Le grondement des pelleteuses et le va-et-vient incessant des camions brisent le silence habituel de la brousse environnante. Sur la piste de terre ocre de l’aéroport de Mavivi, à Beni, une activité frénétique s’est installée. Pour Jean-Bosco, ouvrier sur le chantier, chaque voyage de camion est une promesse. « Avant, on voyait un avion par semaine, si on a de la chance. Maintenant, avec ce qui se passe à Goma, c’est notre seule porte de vie. Ces travaux, c’est comme si on nous redonnait un poumon », confie-t-il, la chemise trempée de sueur. Cette scène de reconstruction est le résultat d’un appui logistique inédit : la MONUSCO a mobilisé huit camions, deux pelleteuses et deux chargeurs pour accélérer l’extension de la piste aéroportuaire.
Cet engagement fait suite à une requête pressante du gouverneur provincial du Nord-Kivu. Dans un contexte où la ville de Goma est sous l’emprise de l’AFC/M23 depuis près d’un an, l’aéroport de Mavivi est devenu l’unique artère aérienne pour toute une région. « Il nous a demandé de mettre à leur disposition trois camions par jour, avec des chauffeurs et du carburant. Nous en avons mobilisé huit », détaille Abduramane Ganda, chef du Bureau de la MONUSCO à Beni. La mission onusienne s’est ainsi transformée, le temps d’un chantier, en partenaire de développement. L’objectif est clair : gagner la course contre la montre avant l’arrivée imminente de la grande saison des pluies, qui pourrait anéantir des mois d’efforts.
Mais au-delà du simple terrassement, quel est le sens profond de ce projet ? Les travaux visent à étendre la piste jusqu’à 3 300 mètres et à construire une nouvelle aérogare, des infrastructures cruciales pour le Nord-Kivu. Pour les populations locales, cette extension n’est pas qu’une question de béton. Elle incarne un espoir de désenclavement et de normalisation. « Le développement et la paix, qui sont au cœur de notre mandat, sont indissociables », souligne Abduramane Ganda. La MONUSCO, souvent perçue sous le seul angle sécuritaire, montre ici une autre facette de son action. Son mandat inclut-il de devenir un acteur majeur des infrastructures locales ? La question mérite d’être posée alors que les besoins en matière de routes, d’écoles et d’hôpitaux restent immenses dans l’est de la RDC.

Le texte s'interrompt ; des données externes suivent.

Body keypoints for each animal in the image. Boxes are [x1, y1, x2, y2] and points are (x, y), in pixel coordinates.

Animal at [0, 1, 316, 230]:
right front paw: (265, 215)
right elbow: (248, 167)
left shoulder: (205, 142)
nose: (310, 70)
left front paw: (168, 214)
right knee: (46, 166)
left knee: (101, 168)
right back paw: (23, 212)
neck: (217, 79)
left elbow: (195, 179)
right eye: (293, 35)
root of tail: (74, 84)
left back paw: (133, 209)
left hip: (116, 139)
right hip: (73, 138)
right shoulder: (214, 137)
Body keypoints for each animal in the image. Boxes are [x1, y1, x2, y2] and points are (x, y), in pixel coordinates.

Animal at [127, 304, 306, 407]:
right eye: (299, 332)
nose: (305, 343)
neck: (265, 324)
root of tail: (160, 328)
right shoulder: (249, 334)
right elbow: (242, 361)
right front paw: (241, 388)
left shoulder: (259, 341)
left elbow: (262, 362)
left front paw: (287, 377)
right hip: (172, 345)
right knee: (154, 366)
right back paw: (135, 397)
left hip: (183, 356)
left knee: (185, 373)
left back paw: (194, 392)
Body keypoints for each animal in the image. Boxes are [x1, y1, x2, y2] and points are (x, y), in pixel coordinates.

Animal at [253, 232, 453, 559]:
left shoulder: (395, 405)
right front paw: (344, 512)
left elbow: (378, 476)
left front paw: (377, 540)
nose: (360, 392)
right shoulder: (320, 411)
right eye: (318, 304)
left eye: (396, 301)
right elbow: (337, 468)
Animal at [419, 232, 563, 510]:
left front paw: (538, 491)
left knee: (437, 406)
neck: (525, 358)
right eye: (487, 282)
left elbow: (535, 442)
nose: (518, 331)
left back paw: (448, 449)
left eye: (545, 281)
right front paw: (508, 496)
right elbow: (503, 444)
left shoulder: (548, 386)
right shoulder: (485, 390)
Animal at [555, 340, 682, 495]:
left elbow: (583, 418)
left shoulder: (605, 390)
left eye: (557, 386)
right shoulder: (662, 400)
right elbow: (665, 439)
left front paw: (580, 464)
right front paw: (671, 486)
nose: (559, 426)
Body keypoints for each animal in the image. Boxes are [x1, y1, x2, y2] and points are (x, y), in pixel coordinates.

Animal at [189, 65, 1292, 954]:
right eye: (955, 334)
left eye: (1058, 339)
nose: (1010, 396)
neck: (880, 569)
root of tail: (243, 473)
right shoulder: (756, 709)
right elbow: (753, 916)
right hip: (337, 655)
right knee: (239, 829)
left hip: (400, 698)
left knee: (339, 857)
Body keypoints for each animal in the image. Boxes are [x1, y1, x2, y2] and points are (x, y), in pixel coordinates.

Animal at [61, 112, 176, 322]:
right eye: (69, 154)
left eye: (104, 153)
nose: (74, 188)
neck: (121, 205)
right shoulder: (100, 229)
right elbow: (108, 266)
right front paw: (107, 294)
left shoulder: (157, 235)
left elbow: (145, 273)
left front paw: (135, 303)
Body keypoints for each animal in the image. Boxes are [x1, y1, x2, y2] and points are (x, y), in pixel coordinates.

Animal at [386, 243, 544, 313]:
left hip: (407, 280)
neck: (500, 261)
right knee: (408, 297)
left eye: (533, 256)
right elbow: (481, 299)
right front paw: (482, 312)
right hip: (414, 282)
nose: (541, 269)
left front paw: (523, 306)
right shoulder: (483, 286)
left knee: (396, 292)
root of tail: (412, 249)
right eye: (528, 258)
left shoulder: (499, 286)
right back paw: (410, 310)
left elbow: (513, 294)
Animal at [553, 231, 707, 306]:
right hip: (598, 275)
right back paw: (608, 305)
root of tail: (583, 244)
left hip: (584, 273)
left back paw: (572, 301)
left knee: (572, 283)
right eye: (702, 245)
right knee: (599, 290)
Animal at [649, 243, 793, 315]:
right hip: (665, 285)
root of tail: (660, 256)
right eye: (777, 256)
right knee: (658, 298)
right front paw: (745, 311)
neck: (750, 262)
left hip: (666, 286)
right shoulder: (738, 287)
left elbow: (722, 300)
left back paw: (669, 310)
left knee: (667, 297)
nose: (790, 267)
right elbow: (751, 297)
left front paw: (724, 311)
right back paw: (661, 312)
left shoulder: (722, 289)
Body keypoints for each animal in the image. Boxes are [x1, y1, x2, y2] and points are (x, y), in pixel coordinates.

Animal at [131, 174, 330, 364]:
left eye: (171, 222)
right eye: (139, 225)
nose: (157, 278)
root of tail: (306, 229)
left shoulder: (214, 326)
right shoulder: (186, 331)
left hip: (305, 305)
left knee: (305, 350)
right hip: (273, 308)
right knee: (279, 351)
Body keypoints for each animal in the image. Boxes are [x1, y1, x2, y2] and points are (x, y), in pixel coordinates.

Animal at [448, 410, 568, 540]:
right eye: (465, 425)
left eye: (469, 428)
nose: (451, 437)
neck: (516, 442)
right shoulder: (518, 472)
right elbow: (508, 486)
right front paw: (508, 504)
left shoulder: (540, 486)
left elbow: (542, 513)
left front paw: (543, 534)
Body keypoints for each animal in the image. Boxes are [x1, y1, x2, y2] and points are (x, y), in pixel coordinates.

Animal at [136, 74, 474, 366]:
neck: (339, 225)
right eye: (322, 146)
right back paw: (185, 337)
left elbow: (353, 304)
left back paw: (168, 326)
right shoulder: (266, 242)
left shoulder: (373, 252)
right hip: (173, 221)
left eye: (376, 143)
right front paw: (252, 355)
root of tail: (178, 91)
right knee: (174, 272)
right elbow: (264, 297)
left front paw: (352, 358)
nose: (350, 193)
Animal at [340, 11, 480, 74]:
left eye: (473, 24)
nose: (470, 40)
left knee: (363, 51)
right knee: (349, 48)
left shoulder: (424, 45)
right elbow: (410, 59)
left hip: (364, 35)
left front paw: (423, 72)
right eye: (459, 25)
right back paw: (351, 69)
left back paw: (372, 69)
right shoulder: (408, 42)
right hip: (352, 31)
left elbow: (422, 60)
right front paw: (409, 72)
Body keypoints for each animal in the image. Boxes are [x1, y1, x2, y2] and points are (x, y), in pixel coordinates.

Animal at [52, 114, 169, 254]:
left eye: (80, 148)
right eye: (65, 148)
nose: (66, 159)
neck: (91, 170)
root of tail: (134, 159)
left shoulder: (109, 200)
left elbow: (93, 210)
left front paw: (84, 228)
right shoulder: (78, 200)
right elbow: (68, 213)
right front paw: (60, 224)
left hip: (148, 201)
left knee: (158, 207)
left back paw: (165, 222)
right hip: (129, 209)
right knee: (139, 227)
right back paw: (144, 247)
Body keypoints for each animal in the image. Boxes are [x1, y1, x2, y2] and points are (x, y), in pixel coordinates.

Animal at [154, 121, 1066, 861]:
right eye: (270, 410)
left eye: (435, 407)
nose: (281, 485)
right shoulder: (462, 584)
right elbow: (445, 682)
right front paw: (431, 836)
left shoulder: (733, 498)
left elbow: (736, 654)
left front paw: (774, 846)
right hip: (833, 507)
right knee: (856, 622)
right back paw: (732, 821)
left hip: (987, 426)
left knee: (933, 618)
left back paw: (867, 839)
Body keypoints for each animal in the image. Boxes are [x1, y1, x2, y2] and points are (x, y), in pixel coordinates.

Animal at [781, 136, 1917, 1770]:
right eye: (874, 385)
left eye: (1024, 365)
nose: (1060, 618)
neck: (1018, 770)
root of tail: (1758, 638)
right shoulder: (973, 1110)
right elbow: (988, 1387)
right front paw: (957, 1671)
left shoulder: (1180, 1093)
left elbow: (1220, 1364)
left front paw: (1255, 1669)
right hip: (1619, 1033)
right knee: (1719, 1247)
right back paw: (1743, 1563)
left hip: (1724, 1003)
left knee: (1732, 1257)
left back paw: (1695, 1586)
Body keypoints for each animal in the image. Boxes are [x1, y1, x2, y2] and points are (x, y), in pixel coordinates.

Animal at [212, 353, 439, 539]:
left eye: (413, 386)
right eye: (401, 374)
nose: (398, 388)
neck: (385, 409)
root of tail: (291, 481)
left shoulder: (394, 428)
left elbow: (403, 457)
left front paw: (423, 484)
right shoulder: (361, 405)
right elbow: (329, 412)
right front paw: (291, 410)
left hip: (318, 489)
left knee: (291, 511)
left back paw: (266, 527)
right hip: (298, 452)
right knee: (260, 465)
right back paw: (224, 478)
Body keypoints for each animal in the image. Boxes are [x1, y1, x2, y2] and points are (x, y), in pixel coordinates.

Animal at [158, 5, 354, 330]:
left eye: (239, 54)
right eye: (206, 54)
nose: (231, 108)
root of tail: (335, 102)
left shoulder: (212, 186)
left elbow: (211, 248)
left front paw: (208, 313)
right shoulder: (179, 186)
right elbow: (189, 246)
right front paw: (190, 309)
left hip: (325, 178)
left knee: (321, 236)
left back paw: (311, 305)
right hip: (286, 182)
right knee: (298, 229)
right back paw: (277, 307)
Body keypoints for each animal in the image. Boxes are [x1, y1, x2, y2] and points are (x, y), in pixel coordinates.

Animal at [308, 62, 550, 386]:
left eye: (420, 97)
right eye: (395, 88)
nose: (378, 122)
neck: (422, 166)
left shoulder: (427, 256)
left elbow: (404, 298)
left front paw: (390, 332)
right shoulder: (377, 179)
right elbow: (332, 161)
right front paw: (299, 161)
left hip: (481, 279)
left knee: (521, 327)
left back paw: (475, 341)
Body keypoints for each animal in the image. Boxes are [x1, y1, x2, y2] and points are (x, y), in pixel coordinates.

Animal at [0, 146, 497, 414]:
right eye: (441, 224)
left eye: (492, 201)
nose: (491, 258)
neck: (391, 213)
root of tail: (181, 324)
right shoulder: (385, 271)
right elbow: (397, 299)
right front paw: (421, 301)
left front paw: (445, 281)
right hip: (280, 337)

Sur le terrain, l’urgence est palpable. Le gouverneur a donné un délai de trois mois pour la première phase, consistant au déblaiement et au nivellement. « Quand le moment de mettre le tarmac sera arrivé, nous allons réviser notre contribution », assure le responsable onusien. Cette collaboration ponctuelle entre les autorités provinciales et la mission internationale interroge cependant. S’agit-il d’un coup d’éclat isolé ou d’une nouvelle orientation dans l’approche de la stabilisation ? Les infrastructures peuvent-elles véritablement paver la voie de la paix dans une région minée par des décennies de conflits ? Pour de nombreux observateurs, le renforcement de l’aéroport de Beni est une nécessité économique vitale, mais il ne saurait constituer à lui seul une solution durable.
Le chantier de Mavivi, sous le soleil plombant, devient ainsi le symbole des défis complexes qui se posent à la RDC. D’un côté, une urgence opérationnelle : maintenir une liaison aérienne fiable pour une province coupée du reste du pays. De l’autre, un enjeu stratégique : lier reconstruction matérielle et construction de la paix. Les camions de la MONUSCO charrient plus que de la latérite ; ils transportent les attentes démesurées de toute une population asphyxiée par l’isolement. La réussite de ce projet d’extension piste aéroport sera-t-elle mesurée à la longueur de la piste ou à l’amélioration concrète des conditions de vie des habitants de Beni et ses environs ?
Alors que les engins s’activent, une certitude s’impose : dans l’est de la République Démocratique du Congo, chaque pelletée de terre, chaque mètre de piste gagné est une bataille contre le fatalisme. Le soutien de la MONUSCO à ce chantier est un signal fort, mais il ne doit pas rester un cas isolé. La paix ne se décrète pas ; elle se construit, jour après jour, par des actes concrets qui reconnectent les territoires et redonnent une perspective aux communautés. Le véritable test ne sera pas l’inauguration de la nouvelle piste, mais la capacité à en faire un levier de développement économique et social pour toute la région du Nord-Kivu.